Chapter 16

HARK

Sleep didn’t find him for many hours after he left her.

The image of her curls tumbling around her shoulders as she watched him leave was burning a hole straight through him.

Those deep, dark eyes he knew had been tracking him across the room like she was preparing to pounce at any moment…

She could have easily been a courtesan – could have married well and ruled over kingdoms on the continent.

But she hadn’t.

Arla Reinhart had decided a profession of blood and violence was better suited to her fiery heart, and Hark didn’t know what sort of damage had to be done to someone for them to decide they were worth nothing more than the king’s crest and a leather uniform.

He knew she regretted the rare moments she had been honest and open with him, but he had seen something else pass over her face when she finally spoke about her life. Relief.

He had heard of the dark moods that often saw her go missing from the palace.

He didn’t know where she went. He only ever heard the whispers of the servants saying Arla was affected by the same low moods as her king, by which he often found himself trapped.

The first time she disappeared, Hark had found himself walking the streets of Grey Hill in the middle of the night half expecting to find her—

No. He’d stopped himself thinking it then, and he wouldn’t now. Arla was sensible; she wouldn’t do anything.

He’d known even back then that he couldn’t truly hate her, no matter how much vitriol she hurled his way. He’d lain awake every night she went missing after that, unable to let himself fall asleep until he heard the telltale sound of her window latch down the hall.

Gods, what was he getting himself into? Arla was a trained assassin.

She had been groomed to be a killer, a discoverer of secrets, a manipulator.

And that was exactly what she had done tonight.

She was teasing him with glimpses into her life to make him trust her; to make him see her as a person and not a weapon belonging to Hadalyn’s king.

She would make him trust her, and then she would drive a knife through his back.

Maybe he’d let her.

It might stop the fucking pounding of his heart that hadn’t let up since leaving Hadalyn.

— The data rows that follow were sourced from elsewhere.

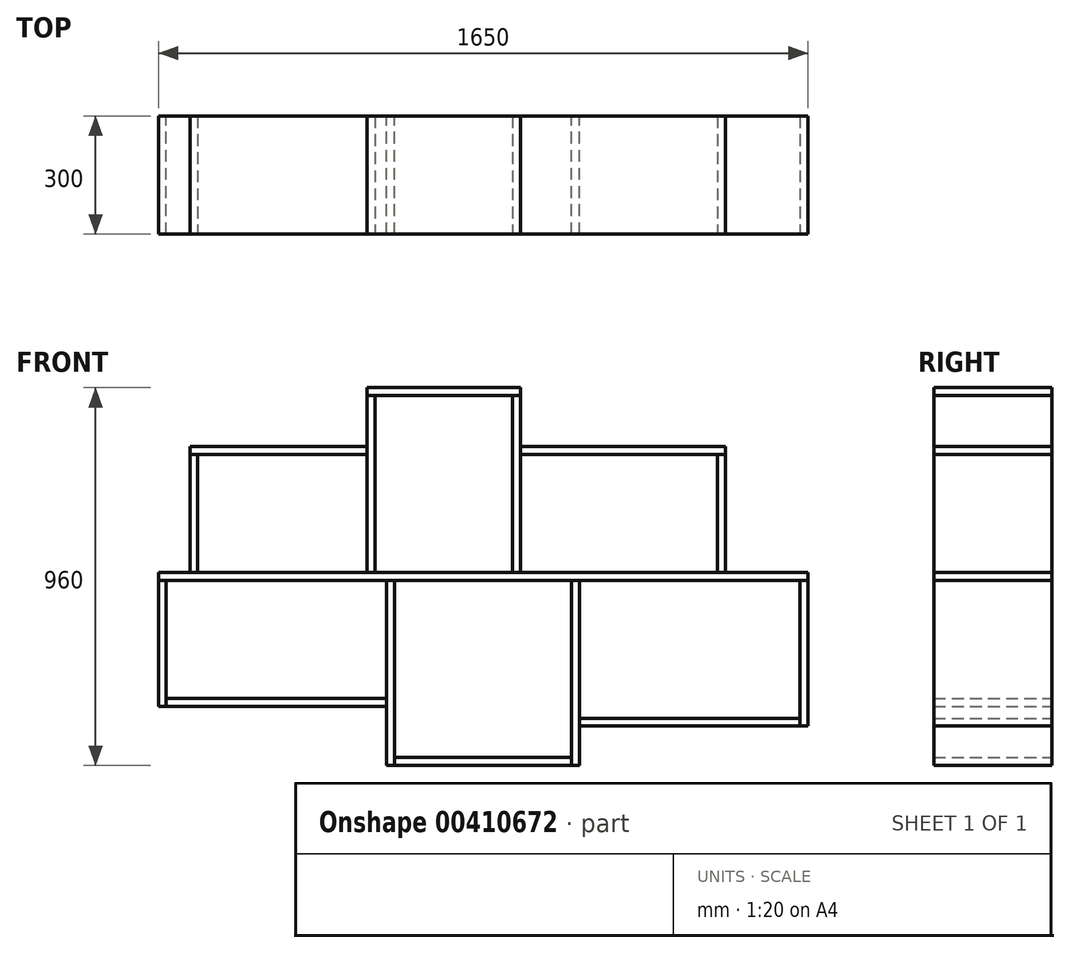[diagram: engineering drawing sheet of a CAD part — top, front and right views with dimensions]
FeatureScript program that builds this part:
annotation { "Feature Type Name" : "Feature", "Feature Type Description" : "" }
export const myFeature = defineFeature(function(context is Context, id is Id, definition is map)
    precondition{}
    {
        {
            var Q0;
            Q0=qCreatedBy(makeId("Top.planeOp"),FACE);
            var sketch = newSketch(context, id + "F0", { "sketchPlane" : qUnion([Q0])});
            skLineSegment(sketch, "E0.bottom", {"start": v(-825, 149.72) * mm, "end": v(825, 149.72) * mm});
            skLineSegment(sketch, "E0.top", {"start": v(-825, -150.28) * mm, "end": v(825, -150.28) * mm});
            skLineSegment(sketch, "E0.left", {"start": v(-825, 149.72) * mm, "end": v(-825, -150.28) * mm});
            skLineSegment(sketch, "E0.right", {"start": v(825, 149.72) * mm, "end": v(825, -150.28) * mm});
            skSolve(sketch);
        }
        {
            var Q0;
            Q0 = qSketchRegion(id + "F0", true);
            extrude(context, id + "F1", {"entities" : qUnion([Q0]), "depth" : 20 * mm});
        }
        {
            var Q0;
            Q0=makeQuery(id+"F1.opExtrude","CAP_FACE",FACE,{"disambiguationData":[OSD([sQuery(id+"F0.wireOp",EDGE,"E0.bottom"),sQuery(id+"F0.wireOp",EDGE,"E0.top"),sQuery(id+"F0.wireOp",EDGE,"E0.left"),sQuery(id+"F0.wireOp",EDGE,"E0.right")])],"isStart":false});
            var sketch = newSketch(context, id + "F2", { "sketchPlane" : qUnion([Q0])});
            skLineSegment(sketch, "E1.bottom", {"start": v(-725, 149.72) * mm, "end": v(-745, 149.72) * mm});
            skLineSegment(sketch, "E1.top", {"start": v(-725, -150.28) * mm, "end": v(-745, -150.28) * mm});
            skLineSegment(sketch, "E1.left", {"start": v(-745, 149.72) * mm, "end": v(-745, -150.28) * mm});
            skLineSegment(sketch, "E1.right", {"start": v(-725, 149.72) * mm, "end": v(-725, -150.28) * mm});
            skSolve(sketch);
        }
        {
            var Q0;
            Q0 = qSketchRegion(id + "F2", true);
            extrude(context, id + "F3", {"entities" : qUnion([Q0]), "depth" : 300 * mm});
        }
        {
            var Q0;
            Q0=makeQuery(id+"F1.opExtrude","CAP_FACE",FACE,{"disambiguationData":[OSD([sQuery(id+"F0.wireOp",EDGE,"E0.bottom"),sQuery(id+"F0.wireOp",EDGE,"E0.top"),sQuery(id+"F0.wireOp",EDGE,"E0.left"),sQuery(id+"F0.wireOp",EDGE,"E0.right")])],"isStart":false});
            var sketch = newSketch(context, id + "F4", { "sketchPlane" : qUnion([Q0])});
            skLineSegment(sketch, "E2.bottom", {"start": v(-295, 149.72) * mm, "end": v(-275, 149.72) * mm});
            skLineSegment(sketch, "E2.top", {"start": v(-295, -150.28) * mm, "end": v(-275, -150.28) * mm});
            skLineSegment(sketch, "E2.left", {"start": v(-295, 149.72) * mm, "end": v(-295, -150.28) * mm});
            skLineSegment(sketch, "E2.right", {"start": v(-275, 149.72) * mm, "end": v(-275, -150.28) * mm});
            skSolve(sketch);
        }
        {
            var Q0;
            Q0 = qSketchRegion(id + "F4", true);
            extrude(context, id + "F5", {"entities" : qUnion([Q0]), "depth" : 450 * mm});
        }
        {
            var Q0;
            Q0=makeQuery(id+"F1.opExtrude","CAP_FACE",FACE,{"disambiguationData":[OSD([sQuery(id+"F0.wireOp",EDGE,"E0.bottom"),sQuery(id+"F0.wireOp",EDGE,"E0.top"),sQuery(id+"F0.wireOp",EDGE,"E0.left"),sQuery(id+"F0.wireOp",EDGE,"E0.right")])],"isStart":false});
            var sketch = newSketch(context, id + "F6", { "sketchPlane" : qUnion([Q0])});
            skLineSegment(sketch, "E3.bottom", {"start": v(75, 149.72) * mm, "end": v(95, 149.72) * mm});
            skLineSegment(sketch, "E3.top", {"start": v(75, -150.28) * mm, "end": v(95, -150.28) * mm});
            skLineSegment(sketch, "E3.left", {"start": v(75, 149.72) * mm, "end": v(75, -150.28) * mm});
            skLineSegment(sketch, "E3.right", {"start": v(95, 149.72) * mm, "end": v(95, -150.28) * mm});
            skSolve(sketch);
        }
        {
            var Q0;
            Q0 = qSketchRegion(id + "F6", true);
            extrude(context, id + "F7", {"entities" : qUnion([Q0]), "depth" : 450 * mm});
        }
        {
            var Q0;
            Q0=makeQuery(id+"F1.opExtrude","CAP_FACE",FACE,{"disambiguationData":[OSD([sQuery(id+"F0.wireOp",EDGE,"E0.bottom"),sQuery(id+"F0.wireOp",EDGE,"E0.top"),sQuery(id+"F0.wireOp",EDGE,"E0.left"),sQuery(id+"F0.wireOp",EDGE,"E0.right")])],"isStart":false});
            var sketch = newSketch(context, id + "F8", { "sketchPlane" : qUnion([Q0])});
            skLineSegment(sketch, "E4.bottom", {"start": v(595, 149.72) * mm, "end": v(615, 149.72) * mm});
            skLineSegment(sketch, "E4.top", {"start": v(595, -150.28) * mm, "end": v(615, -150.28) * mm});
            skLineSegment(sketch, "E4.left", {"start": v(595, 149.72) * mm, "end": v(595, -150.28) * mm});
            skLineSegment(sketch, "E4.right", {"start": v(615, 149.72) * mm, "end": v(615, -150.28) * mm});
            skSolve(sketch);
        }
        {
            var Q0;
            Q0 = qSketchRegion(id + "F8", true);
            extrude(context, id + "F9", {"entities" : qUnion([Q0]), "depth" : 300 * mm});
        }
        {
            var Q0;
            Q0=makeQuery(id+"F3.opExtrude","CAP_FACE",FACE,{"disambiguationData":[OSD([sQuery(id+"F2.wireOp",EDGE,"E1.bottom"),sQuery(id+"F2.wireOp",EDGE,"E1.top"),sQuery(id+"F2.wireOp",EDGE,"E1.left"),sQuery(id+"F2.wireOp",EDGE,"E1.right")])],"isStart":false});
            var sketch = newSketch(context, id + "F10", { "sketchPlane" : qUnion([Q0])});
            skLineSegment(sketch, "E5.bottom", {"start": v(-745, 149.72) * mm, "end": v(-295, 149.72) * mm});
            skLineSegment(sketch, "E5.top", {"start": v(-745, -150.28) * mm, "end": v(-295, -150.28) * mm});
            skLineSegment(sketch, "E5.left", {"start": v(-745, 149.72) * mm, "end": v(-745, -150.28) * mm});
            skLineSegment(sketch, "E5.right", {"start": v(-295, 149.72) * mm, "end": v(-295, -150.28) * mm});
            skSolve(sketch);
        }
        {
            var Q0;
            Q0 = qSketchRegion(id + "F10", true);
            extrude(context, id + "F11", {"entities" : qUnion([Q0]), "depth" : 20 * mm});
        }
        {
            var Q0;
            Q0=makeQuery(id+"F5.opExtrude","CAP_FACE",FACE,{"disambiguationData":[OSD([sQuery(id+"F4.wireOp",EDGE,"E2.bottom"),sQuery(id+"F4.wireOp",EDGE,"E2.top"),sQuery(id+"F4.wireOp",EDGE,"E2.left"),sQuery(id+"F4.wireOp",EDGE,"E2.right")])],"isStart":false});
            var sketch = newSketch(context, id + "F12", { "sketchPlane" : qUnion([Q0])});
            skLineSegment(sketch, "E6.bottom", {"start": v(-295, 149.72) * mm, "end": v(95, 149.72) * mm});
            skLineSegment(sketch, "E6.top", {"start": v(-295, -150.28) * mm, "end": v(95, -150.28) * mm});
            skLineSegment(sketch, "E6.left", {"start": v(-295, 149.72) * mm, "end": v(-295, -150.28) * mm});
            skLineSegment(sketch, "E6.right", {"start": v(95, 149.72) * mm, "end": v(95, -150.28) * mm});
            skSolve(sketch);
        }
        {
            var Q0;
            Q0 = qSketchRegion(id + "F12", true);
            extrude(context, id + "F13", {"entities" : qUnion([Q0]), "depth" : 20 * mm});
        }
        {
            var Q0;
            Q0=makeQuery(id+"F9.opExtrude","CAP_FACE",FACE,{"disambiguationData":[OSD([sQuery(id+"F8.wireOp",EDGE,"E4.bottom"),sQuery(id+"F8.wireOp",EDGE,"E4.top"),sQuery(id+"F8.wireOp",EDGE,"E4.left"),sQuery(id+"F8.wireOp",EDGE,"E4.right")])],"isStart":false});
            var sketch = newSketch(context, id + "F14", { "sketchPlane" : qUnion([Q0])});
            skLineSegment(sketch, "E7.bottom", {"start": v(615, -150.28) * mm, "end": v(95, -150.28) * mm});
            skLineSegment(sketch, "E7.top", {"start": v(615, 149.72) * mm, "end": v(95, 149.72) * mm});
            skLineSegment(sketch, "E7.left", {"start": v(615, -150.28) * mm, "end": v(615, 149.72) * mm});
            skLineSegment(sketch, "E7.right", {"start": v(95, -150.28) * mm, "end": v(95, 149.72) * mm});
            skSolve(sketch);
        }
        {
            var Q0;
            Q0 = qSketchRegion(id + "F14", true);
            extrude(context, id + "F15", {"entities" : qUnion([Q0]), "depth" : 20 * mm});
        }
        {
            var Q0;
            Q0=makeQuery(id+"F1.opExtrude","CAP_FACE",FACE,{"disambiguationData":[OSD([sQuery(id+"F0.wireOp",EDGE,"E0.bottom"),sQuery(id+"F0.wireOp",EDGE,"E0.top"),sQuery(id+"F0.wireOp",EDGE,"E0.left"),sQuery(id+"F0.wireOp",EDGE,"E0.right")])],"isStart":true});
            var sketch = newSketch(context, id + "F16", { "sketchPlane" : qUnion([Q0])});
            skLineSegment(sketch, "E8.bottom", {"start": v(-825, 150.28) * mm, "end": v(-805, 150.28) * mm});
            skLineSegment(sketch, "E8.top", {"start": v(-825, -149.72) * mm, "end": v(-805, -149.72) * mm});
            skLineSegment(sketch, "E8.left", {"start": v(-825, 150.28) * mm, "end": v(-825, -149.72) * mm});
            skLineSegment(sketch, "E8.right", {"start": v(-805, 150.28) * mm, "end": v(-805, -149.72) * mm});
            skSolve(sketch);
        }
        {
            var Q0;
            Q0 = qSketchRegion(id + "F16", true);
            extrude(context, id + "F17", {"entities" : qUnion([Q0]), "depth" : 320 * mm});
        }
        {
            var Q0;
            Q0=makeQuery(id+"F1.opExtrude","CAP_FACE",FACE,{"disambiguationData":[OSD([sQuery(id+"F0.wireOp",EDGE,"E0.bottom"),sQuery(id+"F0.wireOp",EDGE,"E0.top"),sQuery(id+"F0.wireOp",EDGE,"E0.left"),sQuery(id+"F0.wireOp",EDGE,"E0.right")])],"isStart":true});
            var sketch = newSketch(context, id + "F18", { "sketchPlane" : qUnion([Q0])});
            skLineSegment(sketch, "E9.bottom", {"start": v(-245, 150.28) * mm, "end": v(-225, 150.28) * mm});
            skLineSegment(sketch, "E9.top", {"start": v(-245, -149.72) * mm, "end": v(-225, -149.72) * mm});
            skLineSegment(sketch, "E9.left", {"start": v(-245, 150.28) * mm, "end": v(-245, -149.72) * mm});
            skLineSegment(sketch, "E9.right", {"start": v(-225, 150.28) * mm, "end": v(-225, -149.72) * mm});
            skSolve(sketch);
        }
        {
            var Q0;
            Q0 = qSketchRegion(id + "F18", true);
            extrude(context, id + "F19", {"entities" : qUnion([Q0]), "depth" : 470 * mm});
        }
        {
            var Q0;
            Q0=makeQuery(id+"F1.opExtrude","CAP_FACE",FACE,{"disambiguationData":[OSD([sQuery(id+"F0.wireOp",EDGE,"E0.bottom"),sQuery(id+"F0.wireOp",EDGE,"E0.top"),sQuery(id+"F0.wireOp",EDGE,"E0.left"),sQuery(id+"F0.wireOp",EDGE,"E0.right")])],"isStart":true});
            var sketch = newSketch(context, id + "F20", { "sketchPlane" : qUnion([Q0])});
            skLineSegment(sketch, "E10.bottom", {"start": v(245, 150.28) * mm, "end": v(225, 150.28) * mm});
            skLineSegment(sketch, "E10.top", {"start": v(245, -149.72) * mm, "end": v(225, -149.72) * mm});
            skLineSegment(sketch, "E10.left", {"start": v(245, 150.28) * mm, "end": v(245, -149.72) * mm});
            skLineSegment(sketch, "E10.right", {"start": v(225, 150.28) * mm, "end": v(225, -149.72) * mm});
            skSolve(sketch);
        }
        {
            var Q0;
            Q0 = qSketchRegion(id + "F20", true);
            extrude(context, id + "F21", {"entities" : qUnion([Q0]), "depth" : 470 * mm});
        }
        {
            var Q0;
            Q0=makeQuery(id+"F1.opExtrude","CAP_FACE",FACE,{"disambiguationData":[OSD([sQuery(id+"F0.wireOp",EDGE,"E0.bottom"),sQuery(id+"F0.wireOp",EDGE,"E0.top"),sQuery(id+"F0.wireOp",EDGE,"E0.left"),sQuery(id+"F0.wireOp",EDGE,"E0.right")])],"isStart":true});
            var sketch = newSketch(context, id + "F22", { "sketchPlane" : qUnion([Q0])});
            skLineSegment(sketch, "E11.bottom", {"start": v(825, 150.28) * mm, "end": v(805, 150.28) * mm});
            skLineSegment(sketch, "E11.top", {"start": v(825, -149.72) * mm, "end": v(805, -149.72) * mm});
            skLineSegment(sketch, "E11.left", {"start": v(825, 150.28) * mm, "end": v(825, -149.72) * mm});
            skLineSegment(sketch, "E11.right", {"start": v(805, 150.28) * mm, "end": v(805, -149.72) * mm});
            skSolve(sketch);
        }
        {
            var Q0;
            Q0 = qSketchRegion(id + "F22", true);
            extrude(context, id + "F23", {"entities" : qUnion([Q0]), "depth" : 370 * mm});
        }
        {
            var Q0;
            Q0=makeQuery(id+"F17.opExtrude","SWEPT_FACE",FACE,{"disambiguationData":[OSD([sQuery(id+"F16.wireOp",EDGE,"E8.right")])]});
            var sketch = newSketch(context, id + "F24", { "sketchPlane" : qUnion([Q0])});
            skLineSegment(sketch, "E12.bottom", {"start": v(-150.28, -320) * mm, "end": v(149.72, -320) * mm});
            skLineSegment(sketch, "E12.top", {"start": v(-150.28, -300) * mm, "end": v(149.72, -300) * mm});
            skLineSegment(sketch, "E12.left", {"start": v(-150.28, -320) * mm, "end": v(-150.28, -300) * mm});
            skLineSegment(sketch, "E12.right", {"start": v(149.72, -320) * mm, "end": v(149.72, -300) * mm});
            skSolve(sketch);
        }
        {
            var Q0;
            Q0 = qSketchRegion(id + "F24", true);
            extrude(context, id + "F25", {"entities" : qUnion([Q0]), "endBound" : BoundingType.UP_TO_NEXT, "depth" : 25 * mm});
        }
        {
            var Q0;
            Q0=makeQuery(id+"F19.opExtrude","SWEPT_FACE",FACE,{"disambiguationData":[OSD([sQuery(id+"F18.wireOp",EDGE,"E9.right")])]});
            var sketch = newSketch(context, id + "F26", { "sketchPlane" : qUnion([Q0])});
            skLineSegment(sketch, "E13.bottom", {"start": v(-150.28, -470) * mm, "end": v(149.72, -470) * mm});
            skLineSegment(sketch, "E13.top", {"start": v(-150.28, -450) * mm, "end": v(149.72, -450) * mm});
            skLineSegment(sketch, "E13.left", {"start": v(-150.28, -470) * mm, "end": v(-150.28, -450) * mm});
            skLineSegment(sketch, "E13.right", {"start": v(149.72, -470) * mm, "end": v(149.72, -450) * mm});
            skSolve(sketch);
        }
        {
            var Q0;
            Q0 = qSketchRegion(id + "F26", true);
            extrude(context, id + "F27", {"entities" : qUnion([Q0]), "endBound" : BoundingType.UP_TO_NEXT, "depth" : 25 * mm});
        }
        {
            var Q0;
            Q0=makeQuery(id+"F23.opExtrude","SWEPT_FACE",FACE,{"disambiguationData":[OSD([sQuery(id+"F22.wireOp",EDGE,"E11.right")])]});
            var sketch = newSketch(context, id + "F28", { "sketchPlane" : qUnion([Q0])});
            skLineSegment(sketch, "E14.bottom", {"start": v(-149.72, -370) * mm, "end": v(150.28, -370) * mm});
            skLineSegment(sketch, "E14.top", {"start": v(-149.72, -350) * mm, "end": v(150.28, -350) * mm});
            skLineSegment(sketch, "E14.left", {"start": v(-149.72, -370) * mm, "end": v(-149.72, -350) * mm});
            skLineSegment(sketch, "E14.right", {"start": v(150.28, -370) * mm, "end": v(150.28, -350) * mm});
            skSolve(sketch);
        }
        {
            var Q0;
            Q0 = qSketchRegion(id + "F28", true);
            extrude(context, id + "F29", {"entities" : qUnion([Q0]), "endBound" : BoundingType.UP_TO_NEXT, "depth" : 25 * mm});
        }
    });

He’d known it was coming of course – he couldn’t be holed away in Castle Grey forever whilst Kastonia was falling to sickness and poverty.

And there was the case of these shipments Elrod had got himself involved in that had inevitably snared Hadalyn’s king, too.

But this journey, this job they’d both been sent on…

Well, nothing good could come of it. Arla would curse him all the way to hell and probably fucking beyond it when she found out the sorts of things Kastonia was dealing in.

Cyrus was out of his mind if he believed she’d go along with it, though the old king was likely senile, anyway – or heading that way at least. Cyrus was a strong leader, yes, but the edge that had granted him victory in the battle of Grey Hill all those years ago had smoothed with age.

He trusted too easily. He’d agreed to work with Elrod on these shipments, for fuck’s sake!

It was the beginning of the end for Hadalyn’s king, and Hark could see it a mile off.

He’d try not to think of it though. He’d keep his focus on the journey to the border.

Not that the thought of that filled him with any less dread.

Journeying to the border never came without its challenges.

Always too cold, too wet, too many towns they needed to stop in at on the way with people that looked at him through narrowed eyes.

Kastonia’s people weren’t happy; they hadn’t been for a long time.

And with him being so close to the king, he was an easy target – someone on whom they could take out their frustrations.

He hated his position sometimes.

But maybe this would be the last time he’d have to make the journey.

Perhaps, if he didn’t die at the hand of Hadalyn’s assassin, he could go somewhere far away – the continent, maybe.

He ignored the voice in the back of his mind telling him there was no way.

No way, no way, no way that he could ever cross the sea.

Too much responsibility here. Too many secrets he’d sworn an oath to protect.

But … he had dreamed once. Of what it would be like to be a sailor.

To captain a ship. The sea had called to him from the moment he was born, as if his blood moved with the tide.

What if he ran? What if he left all of this behind and fled on a ship to map the wildest of seas and maybe, if he was lucky, marry the daughter of a fisherman? What a simple, lovely dream.

That he could never fucking have.

He sighed, dragging a hand through his hair, swallowing at the memory of Arla’s face in his mind, so soft and open tonight.

He fell asleep to the dream of boats and women that would lure him to his death.